Character creation is outlined in steps to make it easy for you to follow:
- Step 0: Choose a roleplaying style.
- Step 1: Choose an order.
- Step 2: Choose a heart.
- Step 3: Choose a forte.
- Step 4: Choose a soul.
- Step 5: Build a foundation.
- Step 6: Choose a character arc.
- Step 7: Create bonds and an initial group desideratum.
Step 0 is considered an optional step, however, it performs a dual purpose. First, it helps you think about your character as a concept, and how you want to proceed with the following steps. It also informs the GM what kind of game you want to play in, or the kind of world your character needs. In other words, Step 0 is less about you as a player and what motivates you or how you play a roleplaying game and more about your character and the overall way they tend to face challenges.
Each step after that is different ways of developing your character, you choose an Order, a Heart, a Forte, a Secret Soul, and then build a foundation (something akin to a background with Equipment benefits). Each piece creates not only your character from a mechanical standpoint, but a built-in narrative one. And not just the character, but the world they live in, what is closest to them. One of the biggest draws of Invisible Sun for us has been the way in which character building and world building are integrated and shared as a joint GM-Player task and how ideas from everyone are encouraged and given voice.

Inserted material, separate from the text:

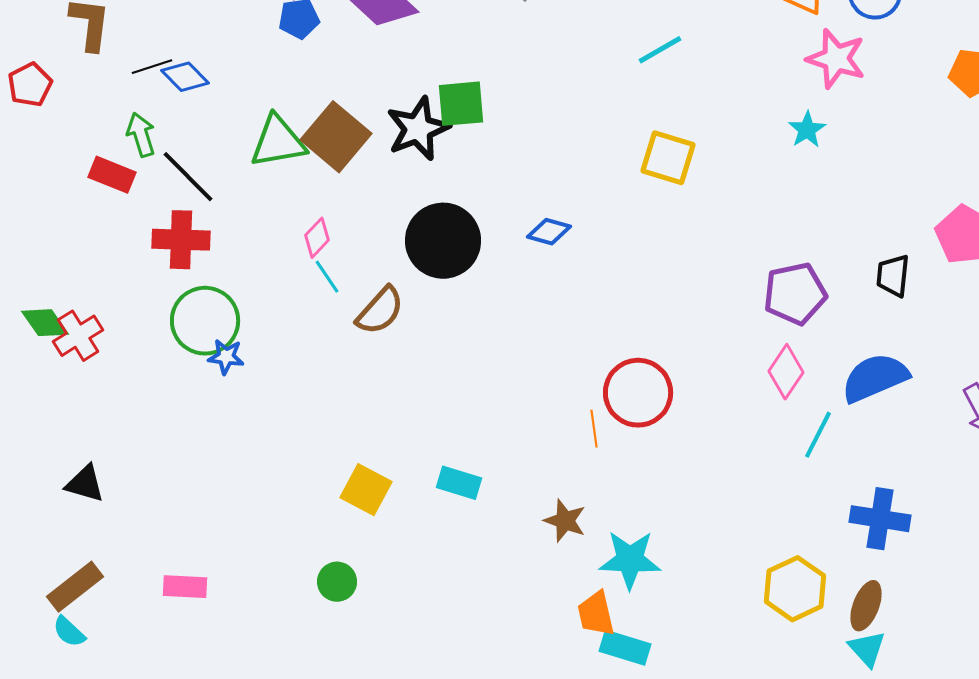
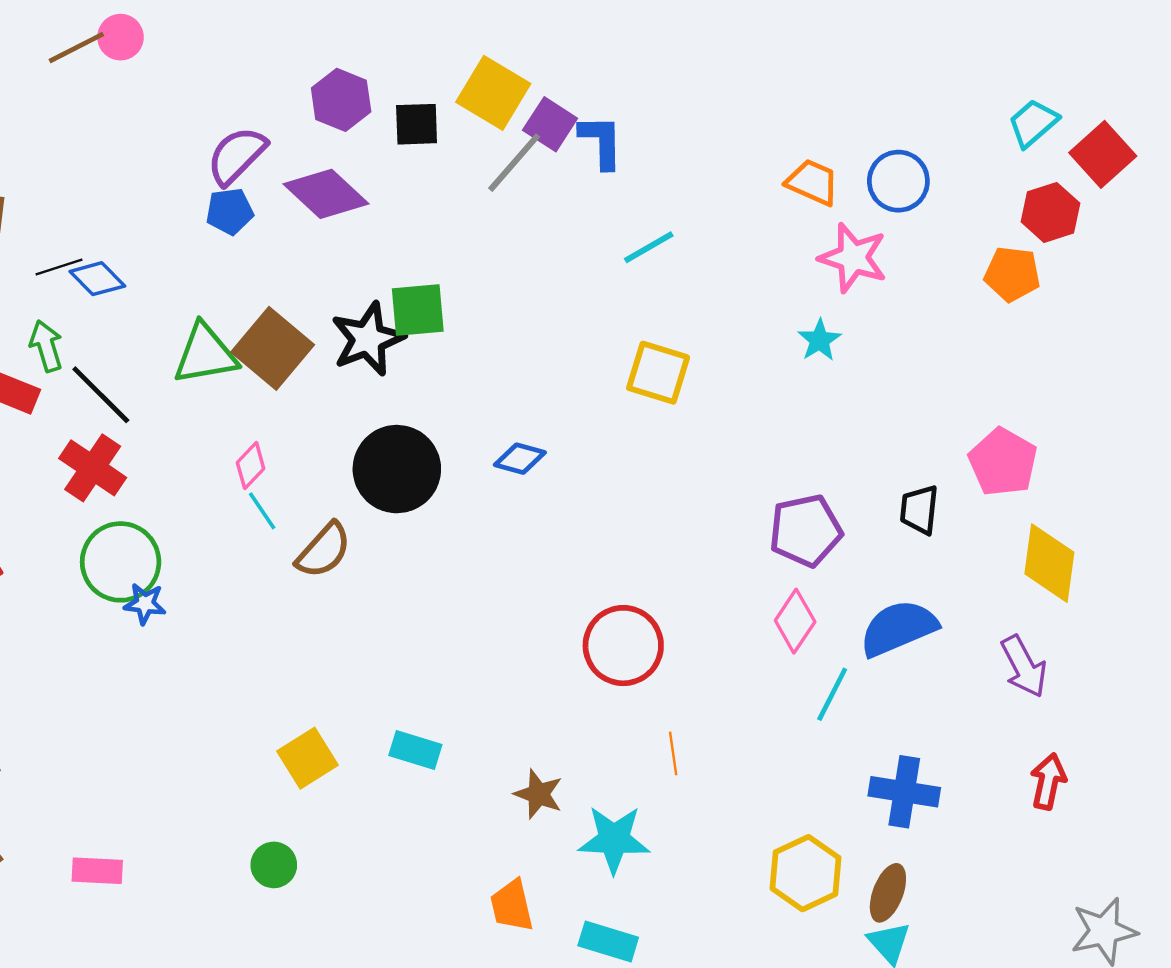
red cross: (181, 240) -> (93, 468), turned 32
orange line: (594, 429) -> (673, 753), moved
yellow square: (366, 490) -> (307, 758), turned 30
orange trapezoid: (596, 614) -> (512, 906), moved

Next is choosing a character arc. This governs how you want your character to progress by allowing you to determine what personal goals your character has. Invisible Sun is very much a player-driven game and works best when the players are the driving force behind the story. It is encouraged that the whole of Character Creation is done as a group exercise in Session Zero, however, the last step, at a minimum, needs to be done with the group. Finally, you form bonds between your character and another, similar to one of the functions of the Character Focus in Numenera. In Invisible Sun, you gain advancement not through experience as you know it, but through acumen and crux (which is a 1:1 mixture of Joy and Despair), which is something you gain per character, not per party. The idea that one learns from success or good things (Joy) and failure or bad things (Despair) and that both are needed to advance in wisdom is, to us, a very interesting mechanic to drive narrative.
The rest of the book goes into some detail on the rules, particularly as they apply to individual characters. It discusses what each item or ability is for that you gain from your Order, Forte, and Secret Soul. It talks about how to the stat pools of the various attributes work for your character and how to use them to perform actions and affect your rolls (similar to what is done in the core Cypher System) and what kind of things your character will be able to do based on your choices for the various character creation options.
Part Player introduction, part Character Creation guide, at 207 pages, the Key is a lot of information to take in all at once. While you may have less trouble than we did at your first reading, the setting is different enough that in addition to the rules changes (coming from Cypher), it took time for us to wrap our heads around it. Once we did, however, we found it interesting how wrapped up in the feel of the setting the character creation actually is. The differences between creating a character in the Cypher System and in Invisible Sun feel like baked in portions of the setting. And that is one of the many things that makes this game feel different from every other game (including the Cypher System despite it’s similarities) we’ve played and one of the reasons we enjoy it so much. Happy gaming!